The Environmental Protection Agency has accused Fiat Chrysler installing emissions cheating software in 104,000 vehicles equipped with its 3.0-liter EcoDiesel V6 engine and violating the Clean Air Act.
According to EPA regulators, FCA failed to disclose the presence of software in the vehicles that ensured they would pass government emissions test but later altered engine settings that resulted in more greenhouse gas emission being let into the air.
“The software is designed such that during the emissions tests, Fiat Chrysler’s diesel cars meet the standards that protect clean air,” EPA Assistant Administrator Cynthia Giles told NPR. “However, under some other kinds of operating conditions, including many that occur frequently during normal driving, the software directs the emissions control system to operate differently, resulting in emissions that can be much higher.”
Affected models 2014, 2015 and 2016 model year Jeep Grand Cherokee SUVs and Dodge Ram 1500 trucks with the 3.0-liter EcoDiesel engine.
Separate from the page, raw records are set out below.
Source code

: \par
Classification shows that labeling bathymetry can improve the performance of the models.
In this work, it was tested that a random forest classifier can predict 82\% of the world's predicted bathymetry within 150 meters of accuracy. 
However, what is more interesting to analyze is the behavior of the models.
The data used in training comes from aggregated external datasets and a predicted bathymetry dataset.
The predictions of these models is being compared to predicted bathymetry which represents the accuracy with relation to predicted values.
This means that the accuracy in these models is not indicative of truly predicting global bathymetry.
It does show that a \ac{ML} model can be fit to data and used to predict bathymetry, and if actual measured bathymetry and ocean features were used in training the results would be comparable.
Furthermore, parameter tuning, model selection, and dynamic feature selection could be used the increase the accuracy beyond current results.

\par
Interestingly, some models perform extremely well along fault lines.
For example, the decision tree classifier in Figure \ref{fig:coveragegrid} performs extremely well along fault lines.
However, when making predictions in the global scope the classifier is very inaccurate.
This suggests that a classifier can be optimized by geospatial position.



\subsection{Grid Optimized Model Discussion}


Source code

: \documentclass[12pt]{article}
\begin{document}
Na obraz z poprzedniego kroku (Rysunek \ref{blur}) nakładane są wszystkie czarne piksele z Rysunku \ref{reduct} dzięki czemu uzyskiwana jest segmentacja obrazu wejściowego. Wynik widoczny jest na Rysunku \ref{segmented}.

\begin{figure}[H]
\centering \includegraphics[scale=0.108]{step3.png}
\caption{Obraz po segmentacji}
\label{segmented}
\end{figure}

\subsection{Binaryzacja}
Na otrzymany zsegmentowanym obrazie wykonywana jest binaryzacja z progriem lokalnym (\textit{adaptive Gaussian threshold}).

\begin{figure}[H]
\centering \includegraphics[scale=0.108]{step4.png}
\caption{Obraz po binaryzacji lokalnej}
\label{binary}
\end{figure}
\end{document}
The vehicles were found to revert into a less environmentally friendly mode when driving at high speeds or when driving for extended periods of time, according to the EPA.
Fiat Chrysler released a statement in response to the EPA’s accusations saying it was “disappointed,” in the agency’s decision to issue the notice of violation.
“FCA US intends to work with the incoming administration to present its case and resolve this matter fairly and equitably and to assure the EPA and FCA US customers that the company’s diesel-powered vehicles meet all applicable regulatory requirements,” the automaker said.
“FCA US diesel engines are equipped with state-of-the-art emission control systems hardware, including selective catalytic reduction (SCR). Every auto manufacturer must employ various strategies to control tailpipe emissions in order to balance EPA’s regulatory requirements for low nitrogen oxide (NOx) emissions and requirements for engine durability and performance, safety and fuel efficiency. FCA US believes that its emission control systems meet the applicable requirements.”
As of this writing, the EPA is till looking into the matter and affected vehicles remain legal to drive. Owners of affected vehicles are free to drive their cars and aren’t required to take any action at this time.